Mythology, history, and Roman culture all still captivate the students. But not Latin itself. They catch a sense of my unbridled enthusiasm for Classics. But they do not catch that enthusiasm themselves. I often return home depressed that, because of my pedagogical limitations, my own highly-charged and passionate teaching does little more for the students than the sit-at-your-desk-and-watch-football pedagogy so rigorously and assiduously applied by the coaches on campus. Only one of my students has gone on to study Classics in college, and even the best have laughed when I suggested that they may want to hold on to their Latin dictionaries after high school so that they can keep reading.
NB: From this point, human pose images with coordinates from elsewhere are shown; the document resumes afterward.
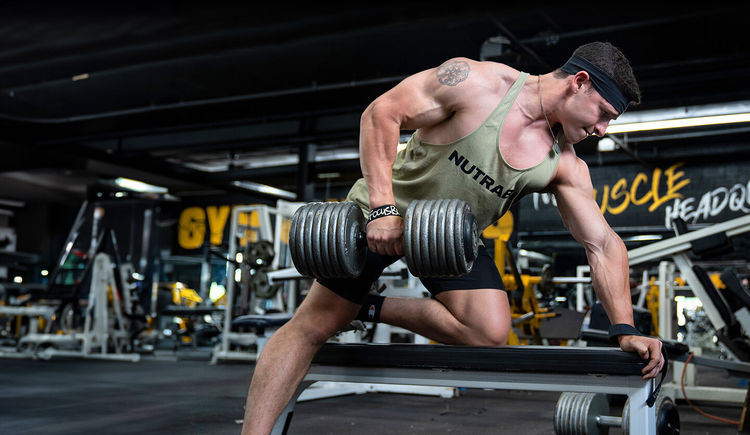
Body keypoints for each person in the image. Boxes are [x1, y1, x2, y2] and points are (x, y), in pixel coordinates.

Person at [241, 41, 665, 434]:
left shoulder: (564, 165)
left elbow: (604, 244)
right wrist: (384, 210)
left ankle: (363, 307)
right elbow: (381, 114)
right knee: (309, 327)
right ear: (579, 82)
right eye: (605, 113)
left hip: (449, 235)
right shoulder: (478, 84)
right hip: (380, 214)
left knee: (488, 332)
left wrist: (623, 330)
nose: (604, 130)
Perhaps my perspective is fundamentally flawed. Almost all Classicists took Latin in school somewhere, but that in no way implies that all people who took Latin in school wanted to become Classicists. I try to remember that there is a disparity in experience between my role in the classroom, where I am doing what seems to me the most important thing in the world, and the students’ role, which is simply to make it through one of seven courses for the day in the pursuit of grades and credit certifying them for the next stage in their lives.
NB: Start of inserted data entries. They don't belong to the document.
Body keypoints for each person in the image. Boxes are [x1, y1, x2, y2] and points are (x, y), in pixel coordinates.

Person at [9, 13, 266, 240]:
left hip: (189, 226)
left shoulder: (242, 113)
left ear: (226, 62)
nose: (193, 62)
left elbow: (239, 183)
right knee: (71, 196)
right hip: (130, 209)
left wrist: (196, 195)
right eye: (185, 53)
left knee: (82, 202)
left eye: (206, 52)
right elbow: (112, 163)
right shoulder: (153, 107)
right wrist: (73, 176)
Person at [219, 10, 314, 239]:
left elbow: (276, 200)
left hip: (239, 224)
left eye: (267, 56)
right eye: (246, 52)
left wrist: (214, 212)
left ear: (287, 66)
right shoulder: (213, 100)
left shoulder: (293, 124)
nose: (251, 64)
I have begun to get away from thinking that every student in my class needs to learn Latin. Some of them simply do not put in the time to make anything meaninful out of any of the texts. I could of course simply give them a failing grade, but this would compound the problem of having wasted my own time by wasting their time too. Recently, for those students whose averages are regularly well below 70, I have assigned essays on Roman history/culture, Classical myth, and even Classical reception. One student is inordinately fascinated with dictatorships, so he is now writing an essay on the use of Roman history and symbols under Mussolini’s fascist rule. Another student is reading Plautus in translation and writing a comparative appraisal of Roman comic tropes with those of contemporary Hollywood comedies. I wish that they were doing actual Latin, but at this point (second semester of the second year), it seems clear that they can/will not. Perhaps a better teacher could make it happen through sheer force of will, and perhaps this compromise is more reflective of my limitations than theirs.
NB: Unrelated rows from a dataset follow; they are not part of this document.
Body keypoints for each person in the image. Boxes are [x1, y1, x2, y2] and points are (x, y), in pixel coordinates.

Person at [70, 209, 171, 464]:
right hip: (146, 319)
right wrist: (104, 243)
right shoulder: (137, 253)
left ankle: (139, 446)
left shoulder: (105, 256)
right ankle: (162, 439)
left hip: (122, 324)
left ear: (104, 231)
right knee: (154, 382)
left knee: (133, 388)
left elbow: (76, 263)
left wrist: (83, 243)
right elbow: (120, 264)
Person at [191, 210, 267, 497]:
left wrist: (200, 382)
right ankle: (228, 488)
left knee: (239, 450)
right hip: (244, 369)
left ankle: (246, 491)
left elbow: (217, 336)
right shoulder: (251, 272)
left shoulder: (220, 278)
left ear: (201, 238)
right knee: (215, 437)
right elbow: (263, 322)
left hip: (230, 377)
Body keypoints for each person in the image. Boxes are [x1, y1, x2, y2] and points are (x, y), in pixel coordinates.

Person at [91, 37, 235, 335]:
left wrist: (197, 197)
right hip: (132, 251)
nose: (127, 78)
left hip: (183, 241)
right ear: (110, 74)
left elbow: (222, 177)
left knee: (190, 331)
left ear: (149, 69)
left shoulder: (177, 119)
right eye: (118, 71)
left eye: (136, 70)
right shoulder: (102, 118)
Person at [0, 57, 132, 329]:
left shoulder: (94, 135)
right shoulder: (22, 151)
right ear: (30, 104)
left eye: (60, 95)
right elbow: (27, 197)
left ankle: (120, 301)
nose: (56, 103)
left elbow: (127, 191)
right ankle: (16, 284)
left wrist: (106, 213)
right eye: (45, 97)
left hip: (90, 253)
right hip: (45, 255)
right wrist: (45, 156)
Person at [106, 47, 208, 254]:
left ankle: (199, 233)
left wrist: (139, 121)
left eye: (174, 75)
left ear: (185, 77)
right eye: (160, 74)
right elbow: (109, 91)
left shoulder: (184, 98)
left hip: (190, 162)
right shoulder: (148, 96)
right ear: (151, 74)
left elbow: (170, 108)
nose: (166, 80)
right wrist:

It may be that one of these students will be interviewed on Itinera twenty years from now, and they will concede that though they didn’t care much for Latin itself in highschool, they gave it a second shot in college and became experts on Martianus Capella or something similarly recondite. Perhaps they will at least, in later life, look back upon the time in my classroom as well spent and pick up a translation of Tacitus to better understand our own time. My impact on the field and on the world may always be entirely negligible, but I am at least happy that for a few hundred hours of these students’ lives, I get to share with them what I love.